DENVER - What do remote-control garage door openers have to do with
national security? A secretive Air Force facility in Colorado Springs
tested a radio frequency this past week that it would use to
communicate with first responders in the event of a homeland security
threat. But the frequency also controls an estimated 50 million garage
door openers, and hundreds of residents in the area found that theirs
had suddenly stopped working.

They should just give their remotes little tinfoil hats. ;-)

Cheers!
Rich
 
R

Rich Grise

Jan 1, 1970
0
| OK...here is an example of what NOT to do when testing RF equipment.
| So if you were one of the unfortunate souls that had to open your
| garage door manually, be happy it wasn't in the middle of a hail
| storm!!

Why not?

I presume this is all operating as a secondary unlicensed spectrum
user. The garage door company perhaps should have used some other
frequency in the first place.

But I also worry about the fact that this was a small area. While it
may well jam the door radios nearby, would this signal make it to the
intended first responders all over the country?

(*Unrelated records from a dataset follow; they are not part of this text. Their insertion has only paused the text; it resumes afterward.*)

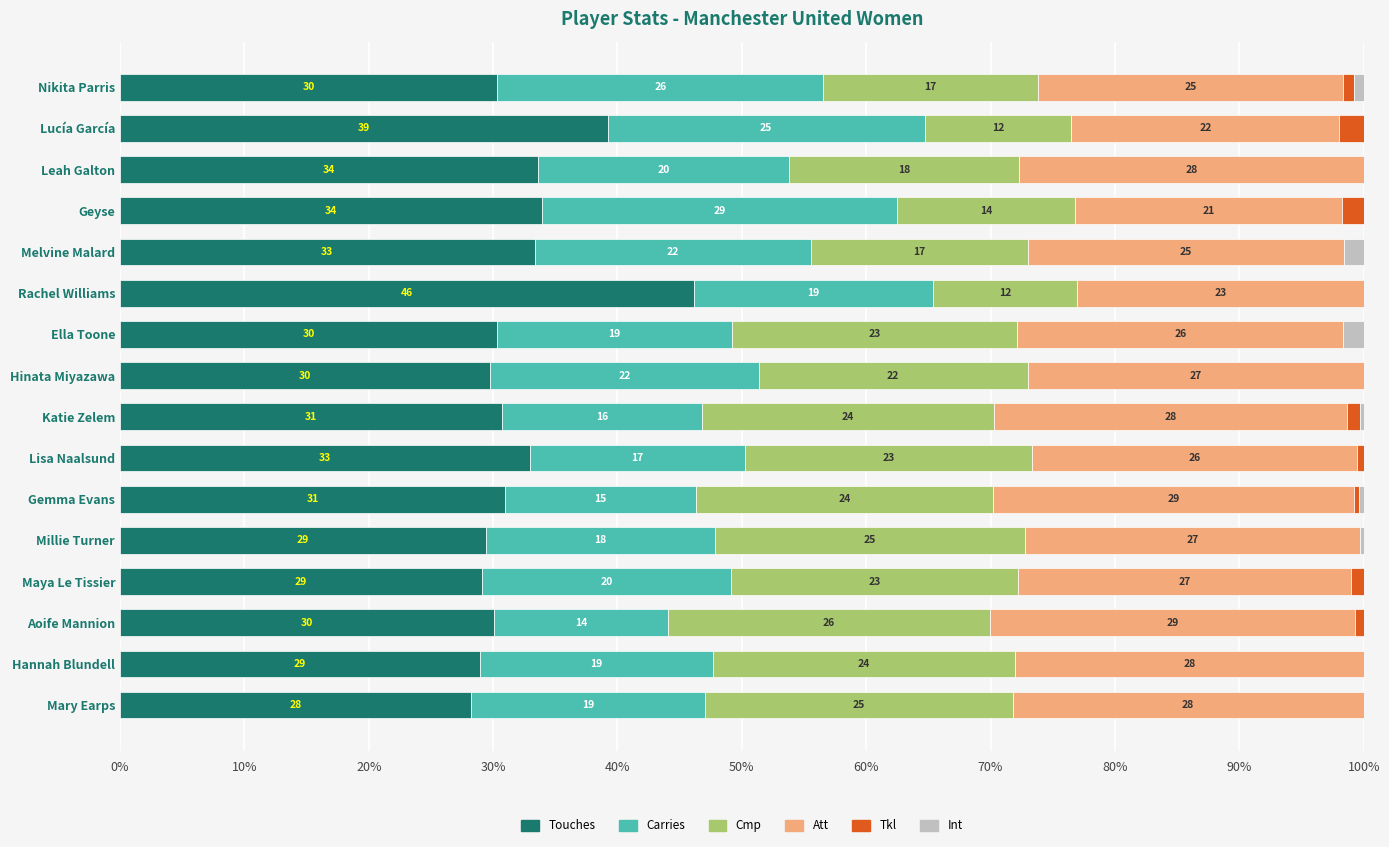

How many data points does each series have?

16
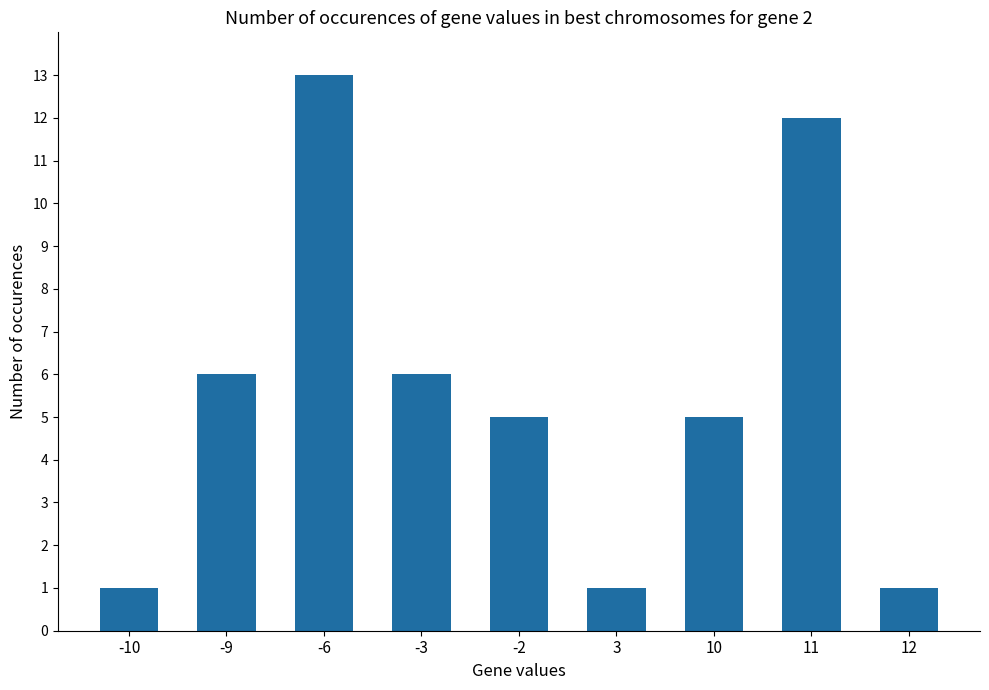

What is the change in value from -3 to -2?

-1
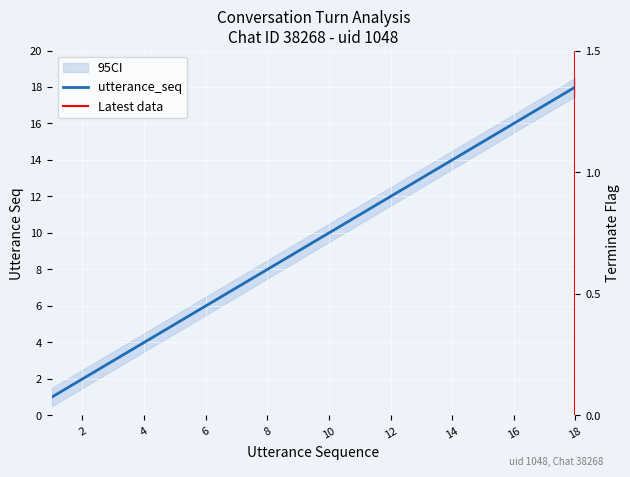

What is the maximum value shown in the chart?

18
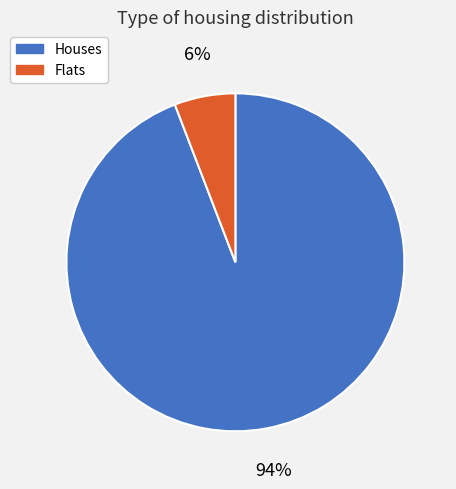

Is there a majority slice in this chart?

Yes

What does "first responders" mean in this context?

Thanks,
Rich
 
B

Bud--

Jan 1, 1970
0
Joel said:
For the older non-rolling code transmitters (that just transmitted a specific
binary or trinary word each time), I've seen an awful low that were just still
at the factory default settings of all zeroes (or ones or...). Shows you how
much the average person is concerned about security...
Richard Fynman was a physicist on the Manhattan Project and had a known
interest in safes. He was asked to see if he could open a safe - the
person with the combination was not there that day. This may not have
been the Manhattan Project, but IIRC the safe was to protect classified
information. He tried the default combination those safes were shipped
with and it worked.
 
V

VWWall

Jan 1, 1970
0
Bud-- said:
Richard Fynman was a physicist on the Manhattan Project and had a known
interest in safes. He was asked to see if he could open a safe - the
person with the combination was not there that day. This may not have
been the Manhattan Project, but IIRC the safe was to protect classified
information. He tried the default combination those safes were shipped
with and it worked.

When I was in the Army, years ago in North Africa, I once had to open a
safe used for crypto equipment, after the owner had been transferred.
The first thing I tried was his birthdate. It worked!

Many hackers get computer access by using "password" as the password.
 
L

legg

Jan 1, 1970
0
ITU has only allocated subauthority, it is WARC that makes the big
decisions.

Hmmm.

It's now the WRC; World Radiocommunication Conference.